- Dataset excerpts -
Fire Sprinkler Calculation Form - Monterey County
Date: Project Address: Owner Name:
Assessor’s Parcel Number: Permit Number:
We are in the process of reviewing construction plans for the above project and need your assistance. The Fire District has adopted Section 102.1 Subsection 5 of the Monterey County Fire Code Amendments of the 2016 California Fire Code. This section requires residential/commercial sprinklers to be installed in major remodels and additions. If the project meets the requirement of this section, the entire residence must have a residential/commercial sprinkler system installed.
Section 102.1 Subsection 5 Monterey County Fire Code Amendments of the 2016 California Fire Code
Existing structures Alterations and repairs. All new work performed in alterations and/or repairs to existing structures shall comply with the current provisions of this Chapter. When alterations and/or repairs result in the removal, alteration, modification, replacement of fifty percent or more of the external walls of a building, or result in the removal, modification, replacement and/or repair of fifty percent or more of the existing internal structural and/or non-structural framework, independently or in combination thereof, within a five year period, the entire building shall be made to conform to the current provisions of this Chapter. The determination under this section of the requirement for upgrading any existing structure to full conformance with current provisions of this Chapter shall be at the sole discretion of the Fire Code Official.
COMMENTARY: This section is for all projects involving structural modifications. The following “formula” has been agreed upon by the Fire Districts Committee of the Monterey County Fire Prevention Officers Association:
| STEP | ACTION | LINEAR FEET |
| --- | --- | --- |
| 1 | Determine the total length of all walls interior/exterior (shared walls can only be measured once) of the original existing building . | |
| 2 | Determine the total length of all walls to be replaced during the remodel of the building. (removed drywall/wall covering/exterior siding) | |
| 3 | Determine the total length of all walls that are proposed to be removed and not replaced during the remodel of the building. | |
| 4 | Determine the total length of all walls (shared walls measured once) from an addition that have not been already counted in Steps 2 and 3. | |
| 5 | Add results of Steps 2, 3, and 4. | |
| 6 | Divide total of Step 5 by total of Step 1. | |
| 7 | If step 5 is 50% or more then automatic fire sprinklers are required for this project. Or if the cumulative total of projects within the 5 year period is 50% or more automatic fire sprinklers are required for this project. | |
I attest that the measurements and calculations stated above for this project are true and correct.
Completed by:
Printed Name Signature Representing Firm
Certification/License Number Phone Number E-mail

- Aim of the exercise -
All lines from the line containing "I attest that" through the last line of the data are to be repeated exactly; no other line belongs in the answer.

- Answer to the exercise -
I attest that the measurements and calculations stated above for this project are true and correct.
Completed by:
Printed Name Signature Representing Firm
Certification/License Number Phone Number E-mail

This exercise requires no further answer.